Romelu Lukaku’s name will be at the forefront of Chelsea minds at Norwich this lunch-time even though he’s put his dream of being their star striker on hold.
The 20-year-old Belgian international took up the offer of a season-long loan to Everton in the final hours of the transfer window after making the calculation that he wasn’t going to get enough football at Stamford Bridge.
But Lukaku’s scoring start on Merseyside combined with Chelsea’s shortage of firepower has led to critics suggesting that Jose Mourinho was too hasty in sanctioning the deal.
Lukaku, however, reveals he was the one who did the pushing. “It was my decision,” he says. “I didn’t want to be playing one game in every three, especially in a World Cup year. “I didn’t want people to remember what I did on loan at West Brom last season then see me fade into the background.
“This is the best place for me this season. Even if there wasn’t a World Cup coming, I’d still have come to Everton. “People will say I am young and I have time but I’ll never say that. I want to play as much as I can.
“I’ve played more than 200 games so I think I’m experienced enough. If I don’t succeed, then it’s my fault.”
Lukaku is reluctant to let go of the Chelsea dream he revealed publicly on a TV reality show when he was a 16-year-old schoolboy. Back in 2009, he was the star of “De School van Lukaku”, in which a camera crew followed him through his final year at Saint-Guidon Institute in Brussels.
“I’d just got into the first team at Anderlecht,” he recalls. “We had so many different nationalities in my school and they wanted to show how different groups were integrating. They came to my house every day, filming me doing homework or playing with my brother. At the end of the school year we had a three-day trip to London and they followed us. I didn’t know we were going to Stamford Bridge but when we went there I was like: ‘What a stadium!’
“My parents had watched a game there a couple of years earlier and they told me how it was. At 14 I’d made it my ambition to play there. When I saw it for myself I told everyone that the day I played there would be the single time in my life you will see me cry.
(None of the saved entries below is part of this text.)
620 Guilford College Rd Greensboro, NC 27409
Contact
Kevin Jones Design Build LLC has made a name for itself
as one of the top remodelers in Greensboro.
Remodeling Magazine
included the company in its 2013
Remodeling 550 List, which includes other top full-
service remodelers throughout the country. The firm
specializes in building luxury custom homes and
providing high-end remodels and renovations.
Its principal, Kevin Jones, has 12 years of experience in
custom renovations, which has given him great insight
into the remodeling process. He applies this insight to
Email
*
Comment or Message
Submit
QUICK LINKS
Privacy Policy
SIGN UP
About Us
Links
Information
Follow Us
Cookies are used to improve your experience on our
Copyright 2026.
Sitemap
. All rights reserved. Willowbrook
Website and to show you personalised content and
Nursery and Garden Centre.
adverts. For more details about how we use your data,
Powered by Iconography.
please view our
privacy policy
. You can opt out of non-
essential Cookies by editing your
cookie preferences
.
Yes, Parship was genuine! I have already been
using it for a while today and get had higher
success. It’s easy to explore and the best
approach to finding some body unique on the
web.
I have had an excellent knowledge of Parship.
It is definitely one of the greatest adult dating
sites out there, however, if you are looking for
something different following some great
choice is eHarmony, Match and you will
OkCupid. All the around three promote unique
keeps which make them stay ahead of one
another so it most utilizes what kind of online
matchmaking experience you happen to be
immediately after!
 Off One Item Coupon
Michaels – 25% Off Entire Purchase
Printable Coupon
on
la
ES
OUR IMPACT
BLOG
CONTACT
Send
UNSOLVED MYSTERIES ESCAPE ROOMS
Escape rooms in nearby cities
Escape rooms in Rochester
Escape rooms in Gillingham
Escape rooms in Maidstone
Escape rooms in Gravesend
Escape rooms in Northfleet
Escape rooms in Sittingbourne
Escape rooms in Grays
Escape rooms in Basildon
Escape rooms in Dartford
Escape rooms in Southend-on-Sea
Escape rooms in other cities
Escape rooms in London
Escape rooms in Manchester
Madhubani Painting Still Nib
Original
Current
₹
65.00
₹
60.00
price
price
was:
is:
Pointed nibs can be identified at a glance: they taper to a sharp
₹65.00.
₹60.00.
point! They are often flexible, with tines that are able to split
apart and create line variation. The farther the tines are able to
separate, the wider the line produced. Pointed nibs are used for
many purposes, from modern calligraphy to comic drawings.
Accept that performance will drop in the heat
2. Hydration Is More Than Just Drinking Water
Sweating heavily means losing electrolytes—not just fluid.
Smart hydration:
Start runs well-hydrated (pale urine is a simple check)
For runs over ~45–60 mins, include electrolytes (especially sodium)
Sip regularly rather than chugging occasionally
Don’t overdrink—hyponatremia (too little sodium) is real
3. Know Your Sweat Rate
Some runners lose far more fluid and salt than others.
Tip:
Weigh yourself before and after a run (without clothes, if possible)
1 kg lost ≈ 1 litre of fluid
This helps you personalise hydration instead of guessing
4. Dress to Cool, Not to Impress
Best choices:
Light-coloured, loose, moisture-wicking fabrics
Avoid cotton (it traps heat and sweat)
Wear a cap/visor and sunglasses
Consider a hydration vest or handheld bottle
“I’ll never give up on my dreams but there is a point when you have to be realistic and play the best football you can week-in week-out. For me this was an important year. I needed to be up there with van Persie, Rooney, Giroud and Torres. I needed to show myself on the main stage.
“Roberto Martinez knows I want to improve my technical side. I will learn a lot from playing under him because he wants to play the Spanish way with a lot of possession. People have always compared me to Didier Drogba. Maybe it’s because of our looks, but we are not the same.
“I always play on the shoulder of defenders, like Thierry Henry, while Didier is a strong back-to-goal player. But as a player you need to be as complete as possible.”